In the FAS Study, participants were classified as responders and non-responders based on changes in plasma TG levels subsequent to an n-3 FA supplementation. This categorization approach, although providing a simplified interpretation of outcomes, presented several limitations warranting discussion. First, the binary classification into responders and non-responders may have overlooked the inherent variability within these groups. Quantitative phenotypes may have offered a more nuanced understanding, capturing the spectrum of individual responses to the supplementation. Second, by adopting a categorical approach, we acknowledge the potential oversimplification of complex physiological responses, potentially masking variations in treatment effects within these broad categories. However, we have previously shown that the classification of participants into responders and non-responders constituted a major strength of the FAS Study, allowing a growing reliability in the identification of actual responders by refining the predictive models (8–10, 57, 58). In terms of clinical relevance, we recently reported that a prognostic model with such a high predictive performance may be a suitable decision aid tool to identify individuals likely to benefit from n-3 FA supplementation in reducing plasma TG levels (57). Nevertheless, such a predictive tool would need to be validated first in a larger and heterogeneous cohort to be able to guide treatment choices, and should emphasize sensitivity (identifying actual responders) over specificity (accurately classifying non-responders) to maximize the number of patients benefiting from n-3 FA treatment. In any case, integrating quantitative phenotypes may yield a more comprehensive insight into the magnitude and patterns of response, facilitating a more precise interpretation of the supplementation efficacy and aiding in targeted interventions. Thus, future studies should explore the continuum of responses to provide a deeper understanding of individual variations in the context of n-3 FA supplementation and plasma TG modulation.

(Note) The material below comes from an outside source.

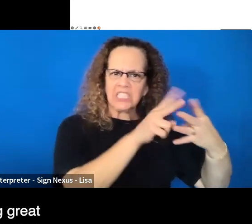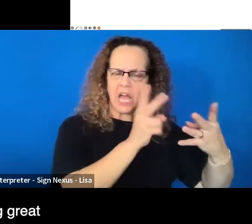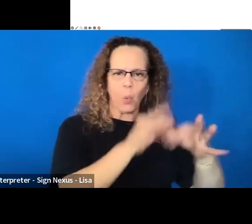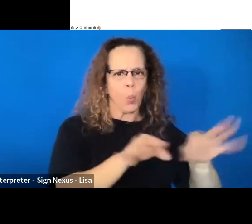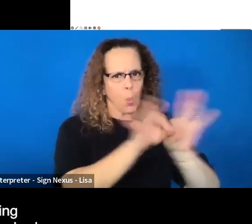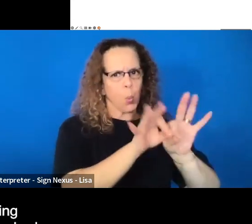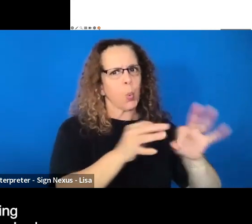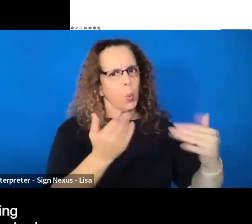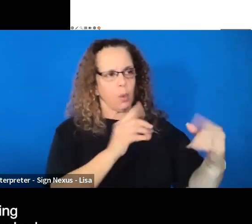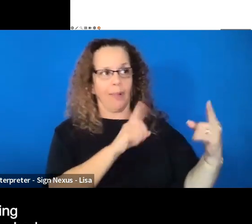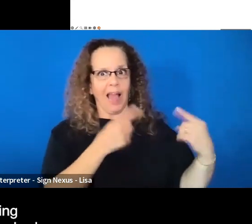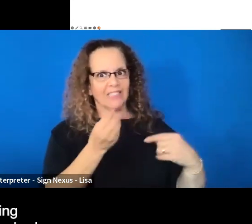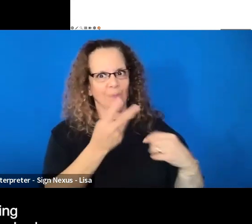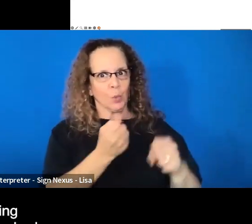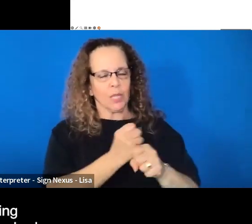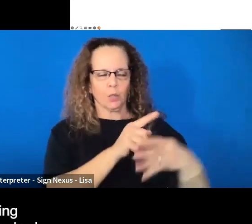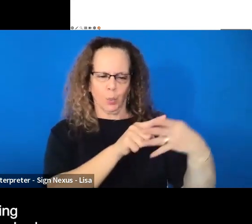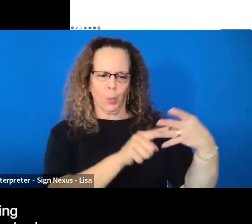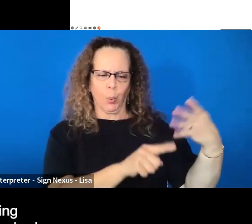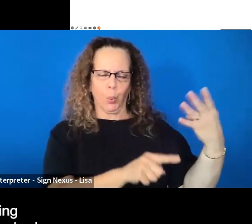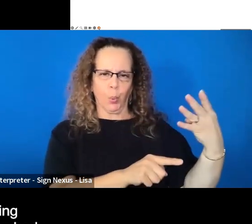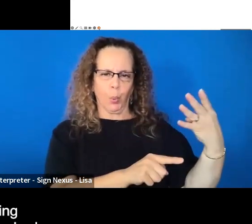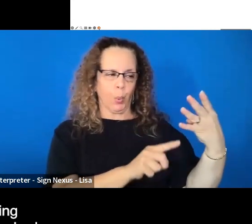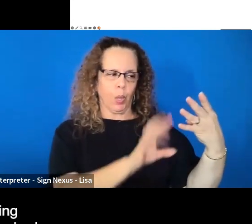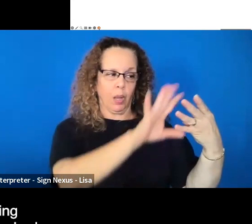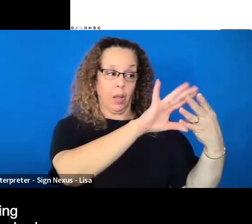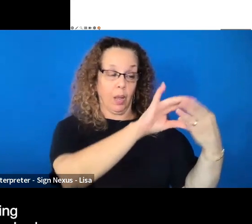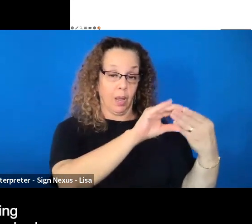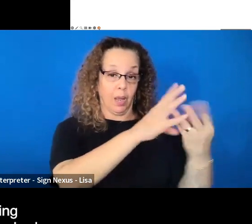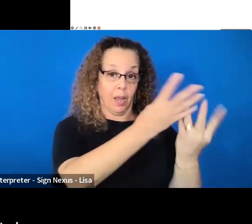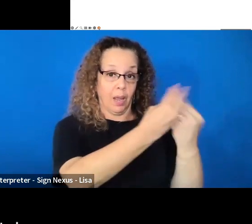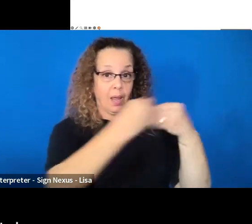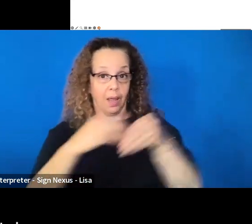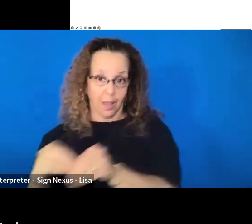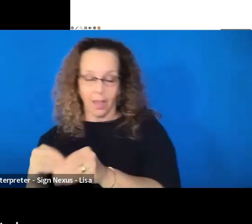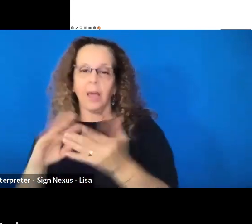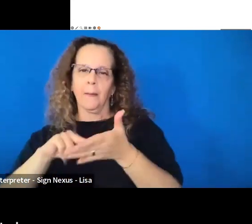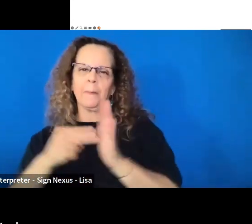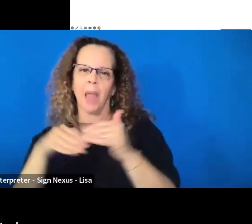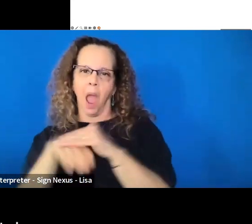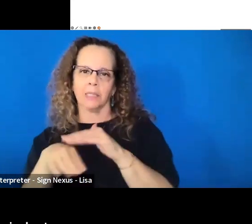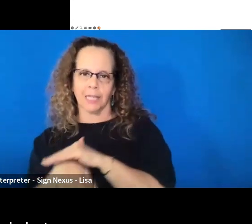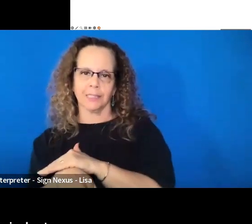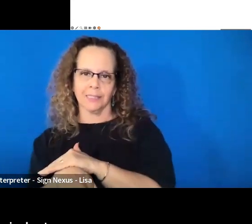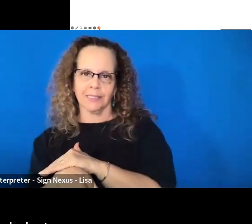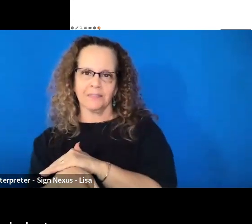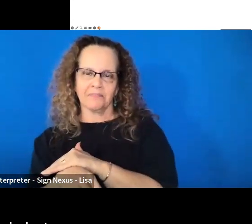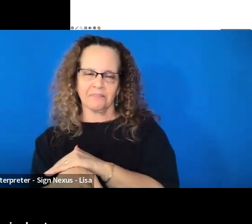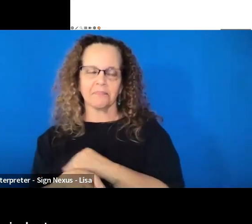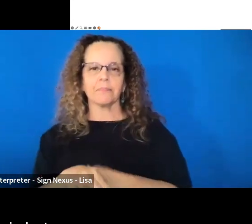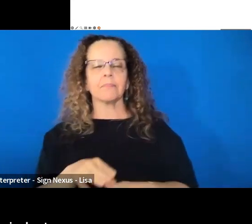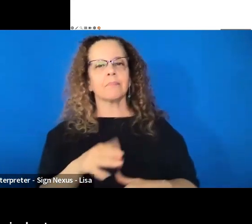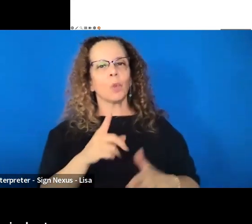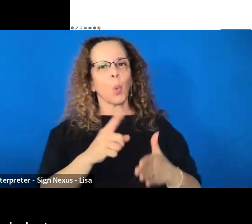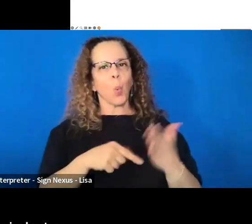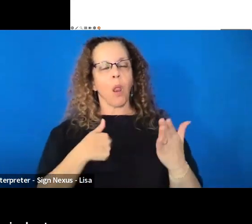last few years, is really providing accessibility for everybody. And what I strive to be my role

Both the host phenotype and genotype, as well as other geographical and environmental factors, may influence the microbial composition in taxa type and abundance (59). More precisely, it was found that as much as 20% of the microbiota variability was associated with diet, medication and body composition (60). In any case, an in-depth study of the gut microbiota is limited by the absence of fecal samples. Thus, future studies are still needed to determine its role on the metabolic heterogeneity observed in response to food consumption, as well as the impact of diet on its composition, diversity and activity. Finally, the complex interaction between genetics, environment, lifestyle, and individual health characteristics also contribute to the heterogeneity in the response to a nutritional intervention. Exploring these factors through further research may help elucidate the unrevealed variability in the plasma TG response to an n-3 FA supplementation.

5 Conclusion

In conclusion, identifying the underlying factors of the interindividual variability observed in the metabolic response to n-3 FA will make it possible to develop precision tools to better prevent chronic societal diseases by modifying lifestyle habits, including diet. In this study, metabolomic changes resulted from n-3 FA supplementation showed a limited impact on the metabolic response derived from it, as well as on the predictive ability of this response. However, the integration of multi-omics data still represents a promising approach to cardiovascular disease prevention, and further efforts including more comprehensive data, for example intestinal metagenomics, may help to elucidate the yet unexplained inter-individual variability observed in the metabolic response to n-3 FA supplementation.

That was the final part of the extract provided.